Bullish but far from sanguine is how I view the ambitious history-and-civics “roadmap” unveiled this week by the “Educating for American Democracy” (EAD) project.
I welcomed the venture when it launched two years ago, have advised it via several of its committees and feedback sessions, have done a bit of back-room prodding and editing, and have encouraged my Fordham Institute colleagues to sign on as an institutional backer. One hopeful sign is the large number of such backers and endorsers and the wide range of views and priorities they represent. Another encouraging example of the project’s wide appeal is the supportive editorial in the Wall Street Journal by six former U.S. education secretaries, three from each party.
The backdrop to my own (and Fordham’s) support is the appalling state of history and civics education in today’s United States. Our own team is nearing completion of a comprehensive review of state standards for K–12 schooling in those two subjects. While I can’t divulge any specifics, I can say with certainty that many states have bungled it via standards with thin-to-nonexistent content, huge gaps, and such a mishmash of formats that it’s nearly impossible to picture teachers and curriculum developers actually following them.
Perhaps as revealed by the slipshod expectations for student learning signaled by their motley standards (albeit with some stellar exceptions), states mostly don’t seem to care whether kids learn this stuff. Though most retain the obligatory high school U.S. history course, and a fair number have a required course (often just a single semester) in civics or U.S. government, rare is the state where schools’ success in imparting this vitally important knowledge, skills, and dispositions to their pupils figures in the their accountability plan. Often there are no statewide assessments or other outcome measures, and when there are, they seldom count. (Okay, yes, students must pass the required courses, but that’s teacher judgment.)
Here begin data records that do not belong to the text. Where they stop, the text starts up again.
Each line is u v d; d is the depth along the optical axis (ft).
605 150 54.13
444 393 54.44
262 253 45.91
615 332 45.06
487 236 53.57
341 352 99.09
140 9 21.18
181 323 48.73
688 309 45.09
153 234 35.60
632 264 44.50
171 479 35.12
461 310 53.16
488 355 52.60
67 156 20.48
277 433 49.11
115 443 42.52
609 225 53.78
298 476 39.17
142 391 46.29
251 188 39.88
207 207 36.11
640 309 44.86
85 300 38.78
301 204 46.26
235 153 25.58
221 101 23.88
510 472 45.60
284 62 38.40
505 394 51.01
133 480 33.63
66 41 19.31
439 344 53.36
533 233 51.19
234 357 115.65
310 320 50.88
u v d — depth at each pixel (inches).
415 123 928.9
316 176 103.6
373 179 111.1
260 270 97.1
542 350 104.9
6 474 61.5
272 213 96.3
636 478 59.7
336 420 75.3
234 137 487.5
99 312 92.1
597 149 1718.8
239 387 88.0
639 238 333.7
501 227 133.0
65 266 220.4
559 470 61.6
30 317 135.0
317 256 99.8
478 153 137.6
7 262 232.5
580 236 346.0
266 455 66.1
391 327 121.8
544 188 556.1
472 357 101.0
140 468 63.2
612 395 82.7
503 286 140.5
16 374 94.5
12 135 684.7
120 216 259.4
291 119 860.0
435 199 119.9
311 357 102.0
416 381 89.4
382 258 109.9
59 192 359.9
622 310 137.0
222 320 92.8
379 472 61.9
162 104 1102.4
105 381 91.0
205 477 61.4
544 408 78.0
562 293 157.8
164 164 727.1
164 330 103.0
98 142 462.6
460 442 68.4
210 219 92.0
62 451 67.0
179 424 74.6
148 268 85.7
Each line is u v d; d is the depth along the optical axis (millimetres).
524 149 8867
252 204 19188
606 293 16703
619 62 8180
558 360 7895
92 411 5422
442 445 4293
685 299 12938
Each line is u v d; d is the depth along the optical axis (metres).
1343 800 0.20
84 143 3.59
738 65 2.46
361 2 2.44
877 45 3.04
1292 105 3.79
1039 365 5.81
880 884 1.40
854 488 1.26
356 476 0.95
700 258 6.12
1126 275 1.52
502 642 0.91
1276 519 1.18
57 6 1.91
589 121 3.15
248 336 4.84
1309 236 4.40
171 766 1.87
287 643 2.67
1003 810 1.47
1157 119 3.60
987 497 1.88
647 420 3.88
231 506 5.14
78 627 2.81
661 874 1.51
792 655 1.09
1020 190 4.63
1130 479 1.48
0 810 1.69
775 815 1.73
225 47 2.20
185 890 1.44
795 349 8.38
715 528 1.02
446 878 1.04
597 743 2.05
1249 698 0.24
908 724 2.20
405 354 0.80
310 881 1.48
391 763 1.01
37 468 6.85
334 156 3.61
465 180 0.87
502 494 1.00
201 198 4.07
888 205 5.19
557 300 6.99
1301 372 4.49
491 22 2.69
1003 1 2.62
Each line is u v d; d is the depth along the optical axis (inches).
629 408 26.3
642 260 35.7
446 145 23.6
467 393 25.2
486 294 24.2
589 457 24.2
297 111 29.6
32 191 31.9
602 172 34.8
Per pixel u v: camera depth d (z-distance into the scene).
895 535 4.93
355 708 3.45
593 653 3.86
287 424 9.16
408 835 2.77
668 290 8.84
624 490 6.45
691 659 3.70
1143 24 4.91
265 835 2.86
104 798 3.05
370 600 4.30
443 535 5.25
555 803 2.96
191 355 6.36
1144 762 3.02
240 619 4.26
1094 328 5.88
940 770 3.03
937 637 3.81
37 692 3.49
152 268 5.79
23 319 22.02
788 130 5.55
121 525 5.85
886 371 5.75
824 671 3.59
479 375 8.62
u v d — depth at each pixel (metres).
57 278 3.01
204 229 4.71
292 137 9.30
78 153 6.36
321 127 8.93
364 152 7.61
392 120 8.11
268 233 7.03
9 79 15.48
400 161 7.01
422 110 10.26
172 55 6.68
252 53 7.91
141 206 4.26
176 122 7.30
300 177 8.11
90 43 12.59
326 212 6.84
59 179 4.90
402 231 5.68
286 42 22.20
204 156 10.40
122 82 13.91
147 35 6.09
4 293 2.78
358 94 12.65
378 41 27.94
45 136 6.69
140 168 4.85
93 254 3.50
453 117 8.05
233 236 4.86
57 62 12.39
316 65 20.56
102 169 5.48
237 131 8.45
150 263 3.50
Maybe it wouldn’t matter so much if adult Americans were well versed in their country’s history, governing principles, system of government, and civic institutions—and if they took that knowledge to heart and acted in accord with it. But—I don’t really need to write this sentence!—we have ample evidence, accumulating by the day and week, and faster with every passing month, that that just isn’t so. Unless you haven’t looked at any sort of screen or newspaper in the past few years, you’re well acquainted with this meltdown and the havoc it is wreaking on so much that so many have long cherished about the United States.
Schools alone can’t solve that problem, but what kids learn there can contribute to a much-needed solution. So the EAD team heroically undertook to develop a “roadmap” by which schools (and districts, states, etc.) can reinvigorate history and civics education.
Predictably, this was hard, as much of what divides Americans has its counterpart in K–12 social studies. “Action civics” versus “how a bill becomes a law.” Skills versus knowledge. “1619” versus “1776.” “Wars, presidents, and other great men” versus “the history of the oppressed and victimized.” I could go on.
The EAD team strove to enlist a wide range of participants as they sought a middle ground. They also finessed the toughest questions by posing their entire new “roadmap” as a series of questions that kids should wrestle with and be able to answer rather than trying to prescribe answers to those questions. The questions are really good—and eighteen-year-olds who possess informed and thoughtful answers to them will be well prepared for citizenship in the American democracy. But the roadmap is a long way from an actual curriculum.
That’s left to states, districts, schools, and teachers. Thus the hard work that lies ahead. The EAD team also had to finesse some of the stickiest “who does what” questions. They avoided telling states to build history and civics into formal accountability structures for schools or students. They avoided prescribing the many enormous changes that will have to occur in teacher preparation. They sketched a very limited role for the federal government, though one that may bring its own culture wars as, for example, NAEP frameworks for assessing these subjects get revised and one that could metastasize in worrisome ways if some of EAD’s friends on Capitol Hill get their way.
So there’s no dreaded “national curriculum” here, at least not yet, and that avoids a lot of problems for the time being. But neither is there a curriculum here (!), much less an energy source to push and coordinate all the moving parts that need to move together. Documents like this are, of necessity, predicated on so many individuals, organizations, and institutions changing their present practices. Perhaps most worrying, the changes sought by EAD cannot happen at scale without a skilled and well-educated teaching force that is dedicated to breadth and balance, equipped with a rich and robust curriculum, and capable of delivering it. The EAD team knows this, but nothing within their power will cause a seamless silken duvet to replace today’s patchwork quilt. So this elegant roadmap and its many supporting documents and supporters become, inevitably, something of an aspirational exercise that starts a conversation, even as we know that getting K–12 education back into the business of citizen-making is a long-term enterprise. EAD supplies plenty of thoughtful advice to all concerned, yet today our K–12 system is ill-equipped to deliver on all those things.
That’s why my admiration and bullishness for what the EAD team has achieved must be tempered by my shaky confidence that it will make the difference that American education needs.